Main | Tuesday, September 21, 2010

POLL: Two-Thirds Of American Gay Men Support HIV Transmission Laws

According to a poll published today on, two-thirds of American gay men support laws that make it illegal for HIV-positive people to have unprotected anal sex without disclosing their status. The pollsters recruited 1725 gay men via social network sites.
“Believing that it should be illegal was associated with HIV-negative or unknown status, less education, having a non-gay sexual orientation, living in a state that was perceived as hostile towards GLBT persons, reporting fewer UAI [unprotected anal intercourse] partners…and feeling greater responsibility”, write the authors. Since 2008, at least 30 individuals in the US have been prosecuted for exposing others to HIV. Penalties vary between states and range from a small fine to a lengthy prison sentence. The impact of such laws on HIV prevention efforts are hotly debated. Moreover, there is uncertainty about the attitudes of the communities most affected by HIV about the criminalisation of HIV exposure. Overall, 65% of men believed that it should be illegal for HIV-positive individuals to have unprotected sex without disclosure, 23% thought it should not be illegal and 12% did not know.

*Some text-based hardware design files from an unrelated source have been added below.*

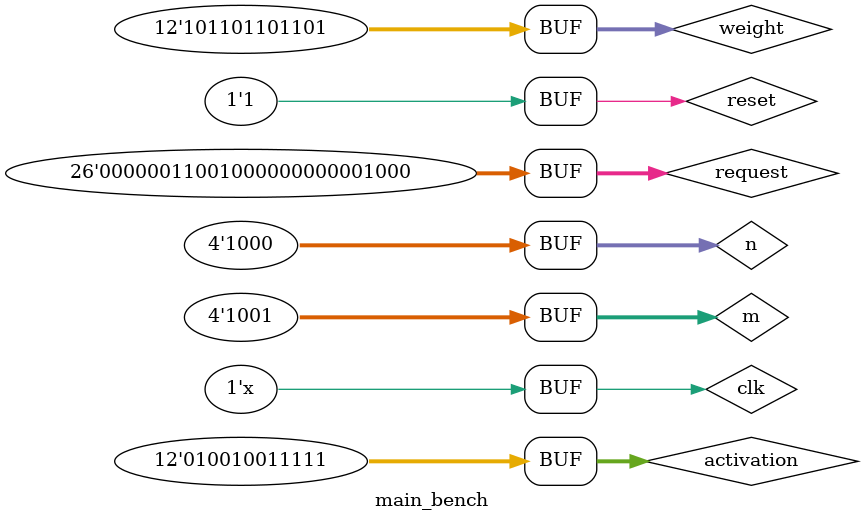
<source format=v>
`timescale 1ns / 1ps


module main_bench();
reg clk,reset;
reg [3:0] n,m;
reg [11:0] activation,weight;
reg [25:0] request;

wire [35:0] filterBit;      
wire [179:0] filterWeight;         
wire [215:0] filterOut;  
wire [35:0] drop;  

wire [2:0] op;
wire [2:0] rank_id;
wire [3:0] bg_id;
wire [14:0] addr;

wire [2:0] rank1_id;
wire [3:0] bg1_id;
wire [3:0] addr1;
wire [2:0] rank2_id;
wire [3:0] bg2_id;
wire [3:0] addr2;

wire bgs;
wire [1:0] act_func;

main main1(clk,reset,n,m,activation,weight,request,filterBit,filterWeight,filterOut,drop,op,rank_id,bg_id,addr,rank1_id,bg1_id,addr1,rank2_id,bg2_id,addr2,bgs,act_func);

initial clk=1;
always #1 clk<=~clk;

initial
begin 
     reset<=1'b0;    weight<=12'b1011_0110_1101;     activation<=12'b0100_1001_1111;    n<=4'b1000;   m<=4'b01001;    request<=26'b00000_001_1001_0000000_00001000; 
     #2  reset<=1'b1;
end

endmodule

</source>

Support for criminalisation was highest (79%) among men aged between 18 and 20, and lowest (56%) among those aged 41 to 70. The investigators note that younger gay men were significantly less likely to have been tested for HIV. Separate research has shown that untested men are more likely to adopt a disclosure-based HIV prevention strategy “that gains credibility by transmission laws.” The overwhelming majority (70%) of HIV-negative and untested men (69%) supported legal sanctions, but only 38% of HIV-positive men endorsed criminalisation. “These differences most likely reflect a shift in orientation toward criminal statues on HIV transmission following seroconversion”, comment the investigators. Men with the lowest educational achievements were most likely to support criminalisation (75%), and those with a degree least likely (58%).
Several notable recent cases have put the issue in the spotlight, including the arrest last month of a Canadian man who is accused of having infected two women after not disclosing his status to them. Also last month, German pop star Nadja Benaissa was convicted of "grievous bodily harm" for having sex without disclosure. Some have been arrested for non-disclosure even though no known infections resulted from their actions.